With the release of .NET 4 comes the obsoletion of the policy portion of code access security. If you ignore the compilation warnings (warnings are errors) and attempt to run the afflicted application, you will inevitably encounter exceptions.

NotSupportedException: This method uses CAS policy, which has been obsoleted by the .NET Framework. In order to enable CAS policy for compatibility reasons, please use the <NetFx40_LegacySecurityPolicy> configuration switch.

As the exception suggests, if you’re making your application .NET 4 ready and want to get in an operational state as soon as possible, adding the NetFx40_LegacySecurtyPolicy configuration switch is the solution. Open your application’s configuration file and add the following:

<configuration>
  <runtime>
    <NetFx40_LegacySecurityPolicy enabled="true"/>
  </runtime>
</configuration>

However, the CAS policy system is obsolete and calls to it should be removed. These calls are those that directly manipulate security policy, require CAS policy to sandbox, or make use of the Evidence class.

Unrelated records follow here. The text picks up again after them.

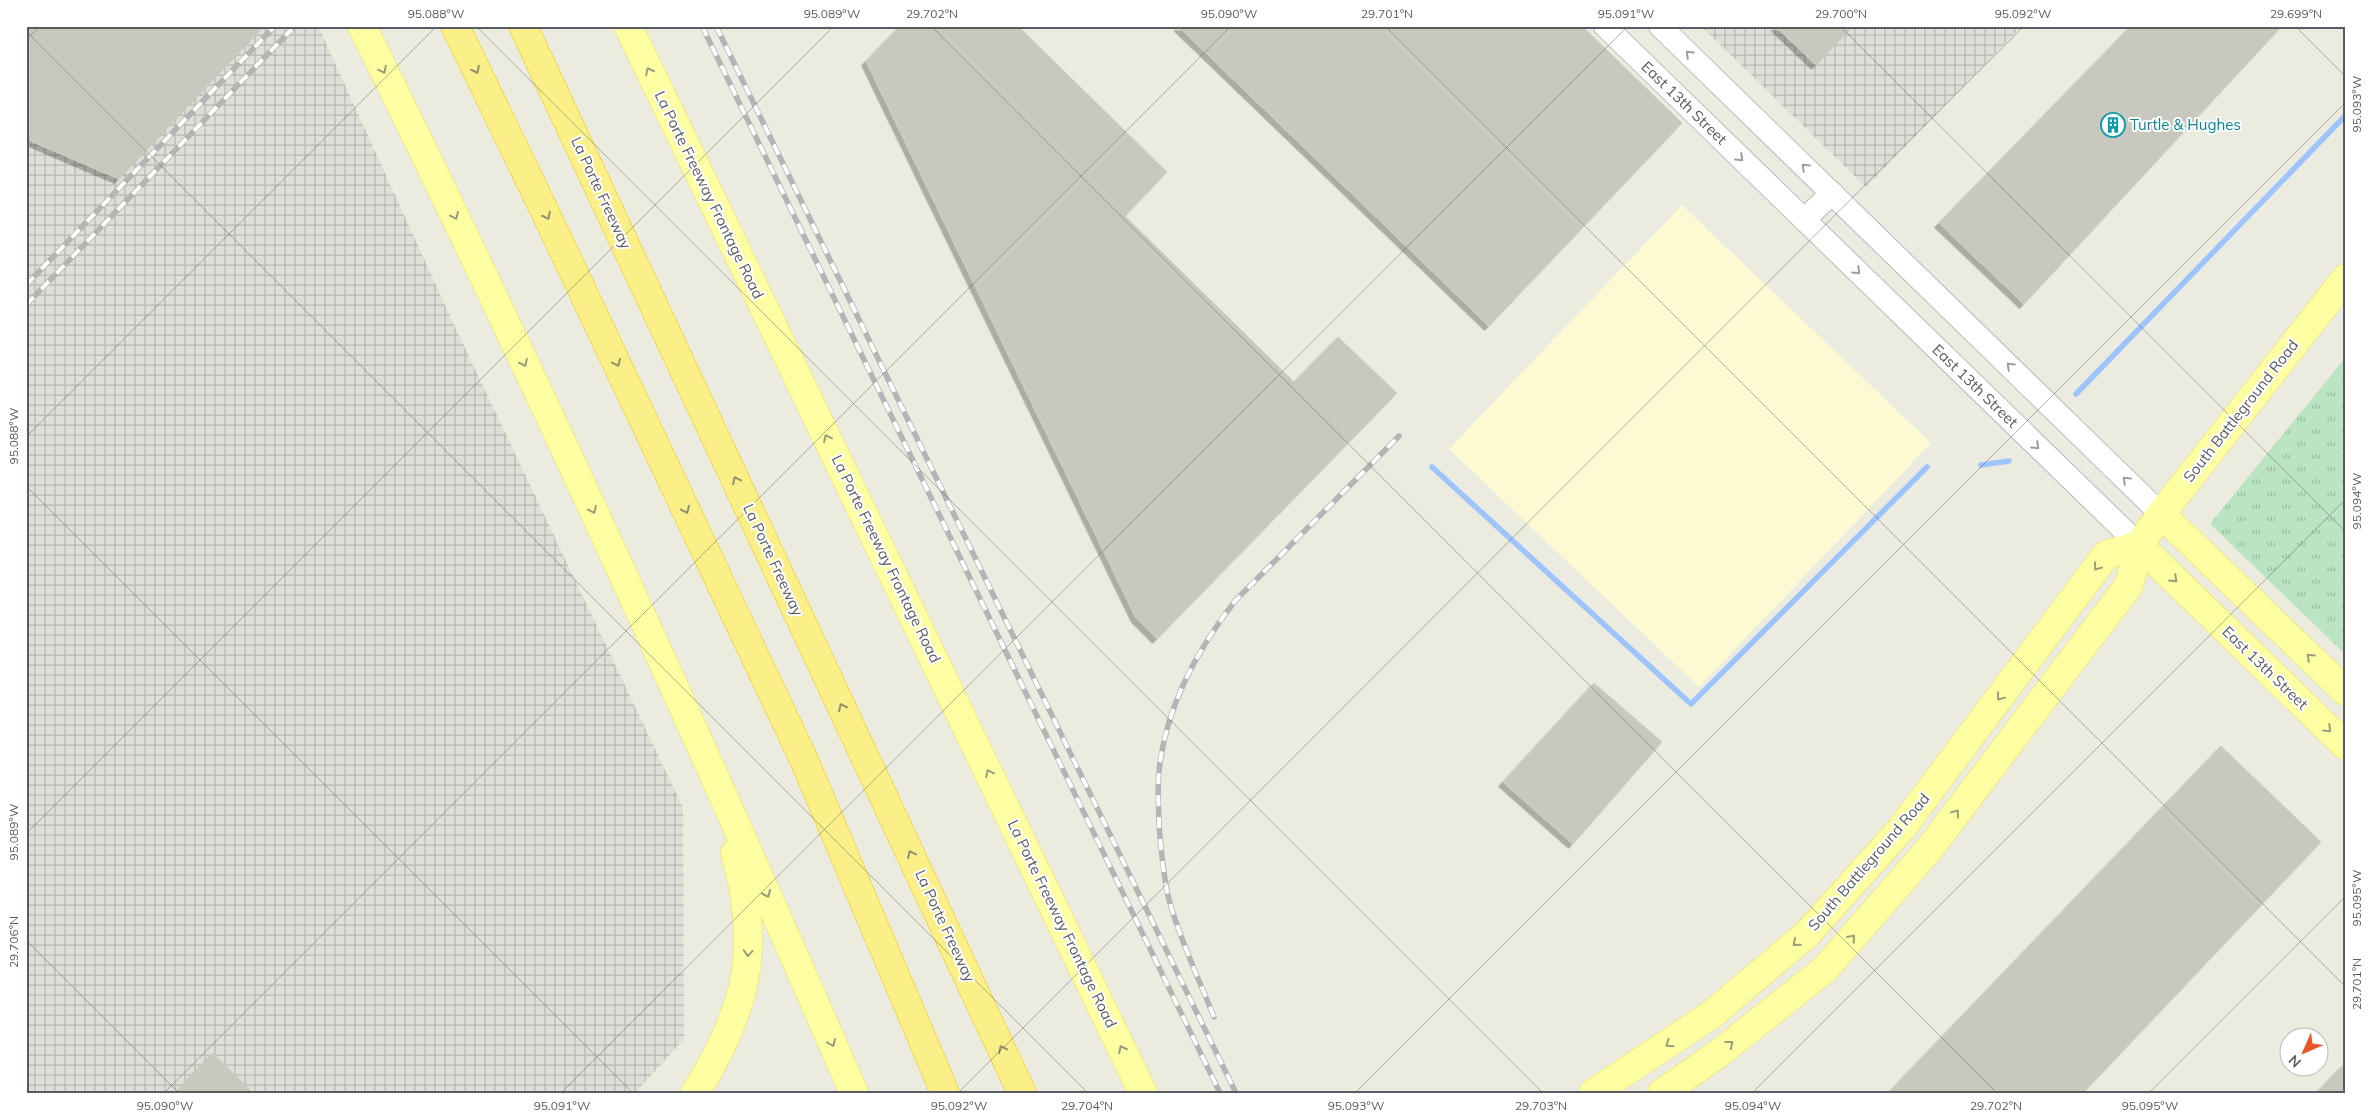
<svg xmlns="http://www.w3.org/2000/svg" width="2371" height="1119" font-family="Mulish,sans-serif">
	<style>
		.commercial { fill: #fdfad3 }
		.industrial { fill: url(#industrial-grid) }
		.park { fill: url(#park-tufts) }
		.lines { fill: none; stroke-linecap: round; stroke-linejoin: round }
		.stream { stroke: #9dc4fe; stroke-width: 5.5 }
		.building { fill: #c8c8bf; stroke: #d0cdbe; filter: url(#shadow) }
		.minor-casing { stroke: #b7b9bf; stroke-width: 24 }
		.major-casing { stroke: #efdd55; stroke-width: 29 }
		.highway-casing { stroke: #e8c503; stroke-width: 29 }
		.minor { stroke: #fff; stroke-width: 22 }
		.major { stroke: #fefea2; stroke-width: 28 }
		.highway { stroke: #fbf087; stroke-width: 28 }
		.rail-casing { stroke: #b3b4b4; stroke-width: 5.5 }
		.rail { stroke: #fff; stroke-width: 4; stroke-dasharray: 11; stroke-linecap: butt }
		.oneway { stroke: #9b9da0 }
		.oneway2 { stroke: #9a9c7b }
		.oneway3 { stroke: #918f6e }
		.ticks { fill: none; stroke: #585b61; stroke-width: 1; stroke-opacity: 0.45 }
		.labels { text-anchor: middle; stroke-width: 4; stroke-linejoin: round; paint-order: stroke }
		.street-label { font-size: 15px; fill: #585b61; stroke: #fff }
		.culture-label { font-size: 15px; fill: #0d838f; stroke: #fff; text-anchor: start }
		.neatline { fill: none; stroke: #585b61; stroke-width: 2 }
		.ticks-label { font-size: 12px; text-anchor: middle; fill: #585b61 }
	</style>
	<defs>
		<pattern id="industrial-grid" width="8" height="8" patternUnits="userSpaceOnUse" patternTransform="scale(1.25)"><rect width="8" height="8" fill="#dfded7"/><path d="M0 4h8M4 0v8" fill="none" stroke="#b8b7b2"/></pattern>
		<pattern id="park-tufts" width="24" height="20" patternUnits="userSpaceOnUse" patternTransform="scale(1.25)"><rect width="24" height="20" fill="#bbe4c2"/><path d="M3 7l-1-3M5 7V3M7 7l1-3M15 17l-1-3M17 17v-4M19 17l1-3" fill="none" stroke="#9bbca1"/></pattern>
		<filter id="shadow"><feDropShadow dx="-4.5" dy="4.5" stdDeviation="0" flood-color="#0004"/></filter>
	</defs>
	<rect width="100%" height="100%" fill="#ecebdf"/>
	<polygon class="commercial" points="1682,205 1931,443 1699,687 1449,449"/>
	<g class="industrial">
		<polygon points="26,26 318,26 455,327 683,808 684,1039 635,1093 26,1093"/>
		<polygon points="1701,26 2022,26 1866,187"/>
	</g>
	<polygon class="park" points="2345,358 2345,654 2210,524"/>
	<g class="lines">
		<g class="stream">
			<polyline points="2076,394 2345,116"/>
			<polyline points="1981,465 2009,461"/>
			<polyline points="1432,467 1691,704 1927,467"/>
		</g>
	</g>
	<g class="building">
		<polygon points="26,26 264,26 119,179 26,139"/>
		<polygon points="900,26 1018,26 1167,172 1125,216 1294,382 1338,337 1397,393 1157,639 1136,618 866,61"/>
		<polygon points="1178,26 1582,26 1682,123 1489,326"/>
		<polygon points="1775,26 1853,26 1816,65"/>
		<polygon points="2131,26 2282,26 2024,304 1939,223"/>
		<polygon points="1594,683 1662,742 1573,844 1503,782"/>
		<polygon points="2221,746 2321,842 2083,1093 1888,1093"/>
		<polygon points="213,1053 253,1093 175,1093"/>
		<polygon points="2345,1063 2345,1093 2316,1093"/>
	</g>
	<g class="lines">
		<defs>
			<g id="minor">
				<polyline points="1605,26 2139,545"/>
				<polyline points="1660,26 2161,514"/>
				<polyline points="1804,220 1832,193"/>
			</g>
			<g id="major">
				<path d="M 362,26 C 536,377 698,734 854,1093"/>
				<polyline points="628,26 1143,1093"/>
				<polyline points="2161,514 2345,691"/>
				<polyline points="2139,545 2345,745"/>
				<path d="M 695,1093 C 747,1011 762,948 735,853"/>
				<polyline points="1593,1093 1711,1015 1807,934 1901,829 2106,555 2139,545"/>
				<polyline points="1662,1093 1718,1054 1825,969 1930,848 2129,585 2139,545 2161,514 2345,279"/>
			</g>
			<g id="highway">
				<polyline points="455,26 547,216 804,760 945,1093"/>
				<polyline points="523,26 1022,1093"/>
			</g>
		</defs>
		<use href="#minor" class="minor-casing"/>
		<use href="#major" class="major-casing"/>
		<use href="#highway" class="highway-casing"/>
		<use href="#minor" class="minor"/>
		<use href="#major" class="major"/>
		<use href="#highway" class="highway"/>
		<defs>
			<g id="rail">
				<polyline points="702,26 1220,1093"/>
				<polyline points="716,26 1236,1093"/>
				<polyline points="26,285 275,26"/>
				<polyline points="26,305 292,29"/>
				<path d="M 1214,1017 C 1198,977 1179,937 1168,896 C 1163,873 1161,849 1159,825 C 1159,807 1157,789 1159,772 C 1165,709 1197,650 1235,601 L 1399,436"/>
			</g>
		</defs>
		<use href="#rail" class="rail-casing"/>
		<use href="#rail" class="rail"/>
	</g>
	<defs><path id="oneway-chevron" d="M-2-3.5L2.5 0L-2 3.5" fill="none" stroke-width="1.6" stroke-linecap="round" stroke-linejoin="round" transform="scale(1.25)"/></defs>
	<g class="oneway">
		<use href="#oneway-chevron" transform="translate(1689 54) rotate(-136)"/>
		<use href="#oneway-chevron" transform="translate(1740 158) rotate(44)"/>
		<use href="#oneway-chevron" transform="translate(1805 167) rotate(-136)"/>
		<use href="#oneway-chevron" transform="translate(1857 271) rotate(44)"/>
		<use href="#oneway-chevron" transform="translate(2010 366) rotate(-136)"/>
		<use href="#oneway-chevron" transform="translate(2036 446) rotate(44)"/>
		<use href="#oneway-chevron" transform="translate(2126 480) rotate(-136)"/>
	</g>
	<g class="oneway2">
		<use href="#oneway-chevron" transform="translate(383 70) rotate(64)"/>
		<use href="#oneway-chevron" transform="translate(649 71) rotate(-116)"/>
		<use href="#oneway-chevron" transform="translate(455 216) rotate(65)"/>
		<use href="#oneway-chevron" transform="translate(524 363) rotate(65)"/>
		<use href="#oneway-chevron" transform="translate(827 438) rotate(-116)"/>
		<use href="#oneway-chevron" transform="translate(593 510) rotate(65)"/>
		<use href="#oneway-chevron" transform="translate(2097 567) rotate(127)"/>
		<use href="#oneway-chevron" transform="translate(2174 579) rotate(44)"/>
		<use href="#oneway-chevron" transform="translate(2310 657) rotate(-136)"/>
		<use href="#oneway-chevron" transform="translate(2000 697) rotate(127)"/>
		<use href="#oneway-chevron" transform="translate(2328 729) rotate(44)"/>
		<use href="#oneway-chevron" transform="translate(989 773) rotate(-116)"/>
		<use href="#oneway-chevron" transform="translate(1956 813) rotate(-53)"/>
		<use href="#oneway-chevron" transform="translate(767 894) rotate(66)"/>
		<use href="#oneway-chevron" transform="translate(1852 938) rotate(-49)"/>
		<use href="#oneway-chevron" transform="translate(1796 943) rotate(139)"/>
		<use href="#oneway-chevron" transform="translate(748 953) rotate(94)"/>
		<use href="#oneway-chevron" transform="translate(832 1043) rotate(67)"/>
		<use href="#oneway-chevron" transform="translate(1669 1044) rotate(146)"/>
		<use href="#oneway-chevron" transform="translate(1730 1044) rotate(-38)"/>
		<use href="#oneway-chevron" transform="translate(1122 1049) rotate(-116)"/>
	</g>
	<g class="oneway3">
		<use href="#oneway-chevron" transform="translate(476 70) rotate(64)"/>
		<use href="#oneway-chevron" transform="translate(547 216) rotate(64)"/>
		<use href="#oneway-chevron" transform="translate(617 363) rotate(65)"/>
		<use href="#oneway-chevron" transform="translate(736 480) rotate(-115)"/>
		<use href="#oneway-chevron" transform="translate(686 510) rotate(65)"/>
		<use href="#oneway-chevron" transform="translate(842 707) rotate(-115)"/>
		<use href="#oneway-chevron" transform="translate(911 854) rotate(-115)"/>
		<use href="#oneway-chevron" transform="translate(1002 1049) rotate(-115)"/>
	</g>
	<path class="ticks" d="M 476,26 L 1543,1093M 931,26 L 1997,1093M 1385,26 L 2345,986M 1840,26 L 2345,531M 2295,26 L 2345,76M 26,31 L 1088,1093M 26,40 L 40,26M 26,437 L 437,26M 26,486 L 633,1093M 26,834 L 834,26M 26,940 L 179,1093M 164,1093 L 1231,26M 561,1093 L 1628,26M 958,1093 L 2024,26M 1355,1093 L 2345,103M 1752,1093 L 2345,500M 2149,1093 L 2345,897"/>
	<defs>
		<symbol id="building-ring" viewBox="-11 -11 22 22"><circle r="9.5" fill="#fff" stroke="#0f9aa8" stroke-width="1.5"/><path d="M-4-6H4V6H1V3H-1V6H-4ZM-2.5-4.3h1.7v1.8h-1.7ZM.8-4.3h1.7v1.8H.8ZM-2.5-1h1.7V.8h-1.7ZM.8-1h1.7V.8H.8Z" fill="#0f9aa8"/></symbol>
	</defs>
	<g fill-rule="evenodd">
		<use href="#building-ring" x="2099" y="111" width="28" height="28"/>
	</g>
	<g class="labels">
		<g class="street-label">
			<text transform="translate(1684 103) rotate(44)" y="5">East 13th Street</text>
			<text transform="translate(601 193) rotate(65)" y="5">La Porte Freeway</text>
			<text transform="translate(709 195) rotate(64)" y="5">La Porte Freeway Frontage Road</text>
			<text transform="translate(1975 386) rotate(44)" y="5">East 13th Street</text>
			<text transform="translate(2241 411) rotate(-52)" y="5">South Battleground Road</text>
			<text transform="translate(886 559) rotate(64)" y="5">La Porte Freeway Frontage Road</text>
			<text transform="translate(773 560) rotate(65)" y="5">La Porte Freeway</text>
			<text transform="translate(2265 668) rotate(44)" y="5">East 13th Street</text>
			<text transform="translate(1869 862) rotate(-49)" y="5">South Battleground Road</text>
			<text transform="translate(1062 924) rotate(64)" y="5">La Porte Freeway Frontage Road</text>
			<text transform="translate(945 926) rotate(65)" y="5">La Porte Freeway</text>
		</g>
		<g class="culture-label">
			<text x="2130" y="130">Turtle &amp; Hughes</text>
		</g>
	</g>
	<rect width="2371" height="1119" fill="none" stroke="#ffffff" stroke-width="55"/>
	<g transform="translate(2304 1052) rotate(225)"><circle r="24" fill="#ffffff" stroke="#bcbdc0"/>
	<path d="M0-4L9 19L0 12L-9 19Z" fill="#e6572a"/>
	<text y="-8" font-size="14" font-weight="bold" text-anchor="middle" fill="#585b61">N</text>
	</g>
	<rect x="28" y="28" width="2316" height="1064" class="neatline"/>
	<g class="ticks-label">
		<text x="436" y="18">95.088°W</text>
		<text x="832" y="18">95.089°W</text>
		<text x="932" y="18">29.702°N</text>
		<text x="1229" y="18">95.090°W</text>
		<text x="1387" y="18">29.701°N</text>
		<text x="1626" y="18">95.091°W</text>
		<text x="1841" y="18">29.700°N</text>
		<text x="2023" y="18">95.092°W</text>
		<text x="2296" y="18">29.699°N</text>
		<text transform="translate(2357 104) rotate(-90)" y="4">95.093°W</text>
		<text transform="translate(14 436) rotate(-90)" y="4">95.088°W</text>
		<text transform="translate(2357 501) rotate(-90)" y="4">95.094°W</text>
		<text transform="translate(14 832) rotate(-90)" y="4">95.089°W</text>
		<text transform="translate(2357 898) rotate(-90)" y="4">95.095°W</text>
		<text transform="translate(14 942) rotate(-90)" y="4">29.706°N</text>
		<text transform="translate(2357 984) rotate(-90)" y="4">29.701°N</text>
		<text x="165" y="1110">95.090°W</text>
		<text x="562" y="1110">95.091°W</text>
		<text x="959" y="1110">95.092°W</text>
		<text x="1087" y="1110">29.704°N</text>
		<text x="1356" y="1110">95.093°W</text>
		<text x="1541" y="1110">29.703°N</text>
		<text x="1753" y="1110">95.094°W</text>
		<text x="1996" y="1110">29.702°N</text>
		<text x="2150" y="1110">95.095°W</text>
	</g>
</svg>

Calls that are used to determine the permission set or trust level for an assembly or application can now be accessed with the following calls: Assembly.PermissionSet, Assembly.IsFullyTrusted, Assembly.IsFullyTrusted, and AppDomain.IsFullyTrusted. That leaves sandboxing in .NET 4, which is more involved.

Changes are inevitable with a new release of the framework, and unlike the past two major release (3.0, and 3.5), 4 isn’t just additions to .NET 2.0. This is the first I’ve come across as I’ve started moving around, but I will post more upgrade information as I come across it under the tag obsolete.